◆ Work order: Count every line in the entries that contains "ELEV". Report that count alone.

**********

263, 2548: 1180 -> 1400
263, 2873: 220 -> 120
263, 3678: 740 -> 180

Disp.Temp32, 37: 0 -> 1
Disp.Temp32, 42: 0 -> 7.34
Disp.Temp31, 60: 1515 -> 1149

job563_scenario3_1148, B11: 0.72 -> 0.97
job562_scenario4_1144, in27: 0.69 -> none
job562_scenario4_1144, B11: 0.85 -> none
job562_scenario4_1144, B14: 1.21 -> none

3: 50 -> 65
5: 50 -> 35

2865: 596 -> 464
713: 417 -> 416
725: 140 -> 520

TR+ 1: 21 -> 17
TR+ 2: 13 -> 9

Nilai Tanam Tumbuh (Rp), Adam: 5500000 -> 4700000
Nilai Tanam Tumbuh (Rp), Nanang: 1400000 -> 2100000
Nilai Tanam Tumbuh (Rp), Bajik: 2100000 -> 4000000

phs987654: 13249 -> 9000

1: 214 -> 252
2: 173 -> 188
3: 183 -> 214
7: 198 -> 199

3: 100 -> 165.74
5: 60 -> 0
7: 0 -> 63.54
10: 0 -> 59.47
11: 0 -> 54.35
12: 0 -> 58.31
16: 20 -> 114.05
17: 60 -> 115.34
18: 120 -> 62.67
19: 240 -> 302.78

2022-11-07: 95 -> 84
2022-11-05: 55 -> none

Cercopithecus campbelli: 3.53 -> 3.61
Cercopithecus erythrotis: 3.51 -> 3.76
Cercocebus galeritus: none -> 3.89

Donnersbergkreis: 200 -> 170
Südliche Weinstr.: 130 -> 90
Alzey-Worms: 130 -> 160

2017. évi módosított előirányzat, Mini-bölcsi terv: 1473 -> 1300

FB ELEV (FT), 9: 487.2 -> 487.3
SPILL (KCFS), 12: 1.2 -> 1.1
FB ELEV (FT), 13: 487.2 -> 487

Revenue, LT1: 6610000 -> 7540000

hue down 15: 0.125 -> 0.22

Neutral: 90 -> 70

**********

◆ Solution: 2